Sulfur or Rotten Egg Smell - A rotten egg smell is often associated with sulfur in water. Sulfides can also darken the water and hurt your plumbing. Chlorination, reverse osmosis systems, or a negative-ion exchanger are effective in combating sulfur. These solutions are typically available through your local plumber.

Yield - Yield is the amount of water produced by a well. The quantity of water can be experessed in rates of gallons per minute (also GPM), per hour, or per day. Typically, a 5 GPM well is the minimum acceptable standard.

Well Casing - The well casing is the tubular structer (pipe) placed in the drilled hole to maintain the well opening. The casing also confines the ground water to its zone underground and prevents contaminants from mixing with the water.

Drop Pipe - The drop pipe runs down through the center of the casing and suspends the pump and motor, which produce the water, which in turn is pumped up through the well pipe to your home.

Well Screens - Well screens are filtering devices at the bottom of the casing. They allow water to move through the well, while keeping out most of the gravel and sand from entering the system.
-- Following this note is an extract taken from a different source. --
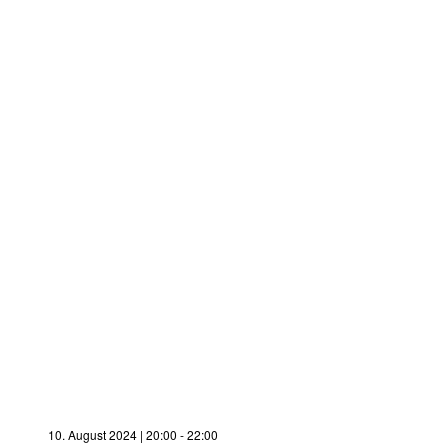
10. August 2024 | 20:00
-
22:00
Well Cap - On top of the casing will be a well cap, which should fit snugly so debris, insects, or small animals can't find their way into the well system. take care in working or mowing around your well. A damaged casing could jeopardize the sanitary protection of your well. Do not pile snow, leaves, or other materials around your well.

Grouting - Grouting is a cement-like fluid or Bentonite slurry injected into the hole to protect the well casing. It helps prevent corrosion and infiltration of contaminants.